> Vos tâches:
(A) Énumérez tous les problèmes qui, d'après le texte sur la phénoménologie, réapparaissent à l'intérieur de toute sphère monadique.
(B) Dans le texte sur la phénoménologie, modifiez tout ce qui va de « La phénoménologie ne » jusqu'à « toujours plus haut. » en remplaçant « destin » par « hasard », puis donnez le passage ainsi changé.

Je voudrais, en terminant, et afin d'éviter les malentendus, indiquer que la phénoménologie, comme nous l'avons développée plus haut, n'élimine que la métaphysique naïve, opérant avec les absurdes choses en soi, mais qu'elle n'exclut pas la métaphysique en général. Elle ne fait pas violence aux motifs et aux problèmes qui animaient intérieurement la tradition ancienne. C'était sa méthode et sa position des problèmes qui étaient absurdes, non point ses problèmes et les motifs de leur position.

La phénoménologie ne dit pas qu'elle s'arrête devant « les dernières questions les plus hautes ». « L'être, premier en soi », qui sert de fondement à tout ce qu'il y a d'objectif dans le monde, c'est l'intersubjectivité transcendantale, la totalité des monades qui s'unissent dans des formes différentes de communauté et de communion. Mais, à l'intérieur de toute sphère monadique effective, et, à titre de possibilité idéale, à l'intérieur de la sphère monadique imaginable, réapparaissent tous les problèmes de la réalité contingente, de la mort, du destin, le problème de la possibilité d'une vie « authentiquement » humaine et ayant un « sens » dans l'acception la plus forte de ce terme et, parmi ces problèmes, ceux du « sens » de l'histoire et ainsi de suite, en remontant toujours plus haut.

> Données enregistrées:

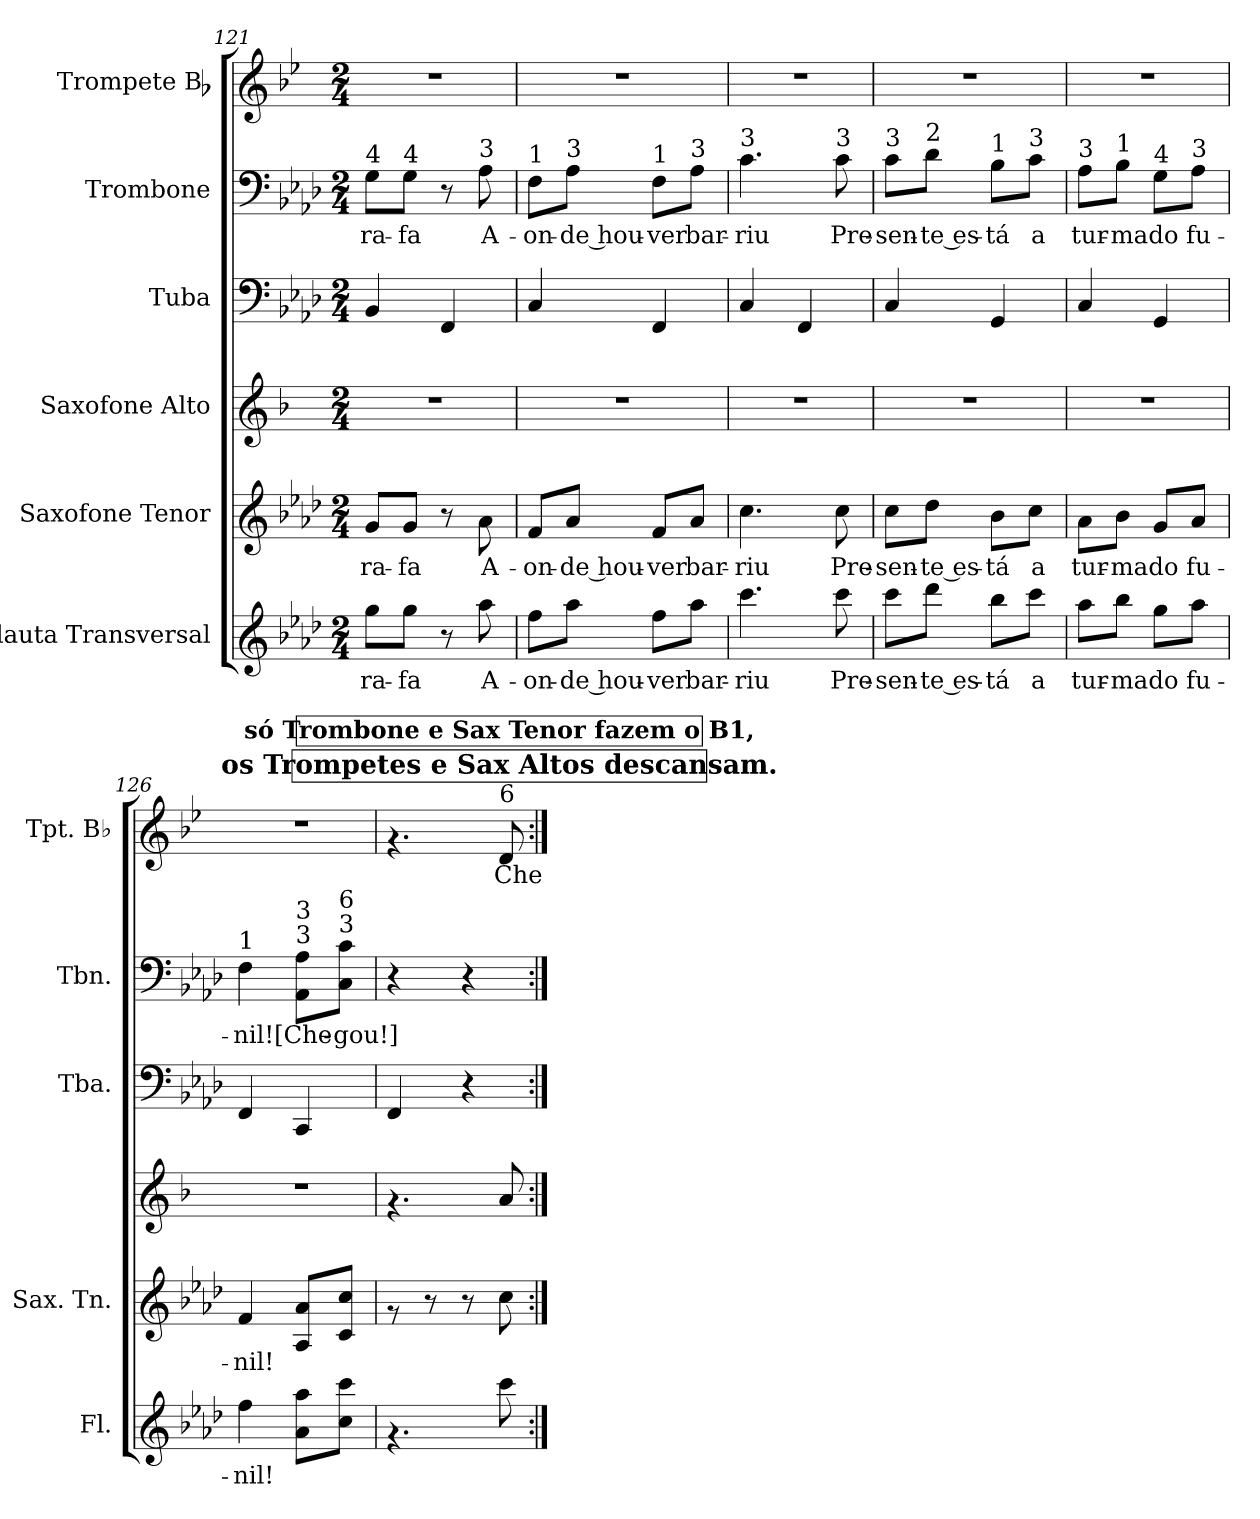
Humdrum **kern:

> Résultats par tâche:
(A)
- la réalité contingente
- la mort
- le destin
- la possibilité d'une vie « authentiquement » humaine et ayant un « sens » dans l'acception la plus forte de ce terme
- le « sens » de l'histoire

(B)
La phénoménologie ne dit pas qu'elle s'arrête devant « les dernières questions les plus hautes ». « L'être, premier en soi », qui sert de fondement à tout ce qu'il y a d'objectif dans le monde, c'est l'intersubjectivité transcendantale, la totalité des monades qui s'unissent dans des formes différentes de communauté et de communion. Mais, à l'intérieur de toute sphère monadique effective, et, à titre de possibilité idéale, à l'intérieur de la sphère monadique imaginable, réapparaissent tous les problèmes de la réalité contingente, de la mort, du hasard, le problème de la possibilité d'une vie « authentiquement » humaine et ayant un « sens » dans l'acception la plus forte de ce terme et, parmi ces problèmes, ceux du « sens » de l'histoire et ainsi de suite, en remontant toujours plus haut.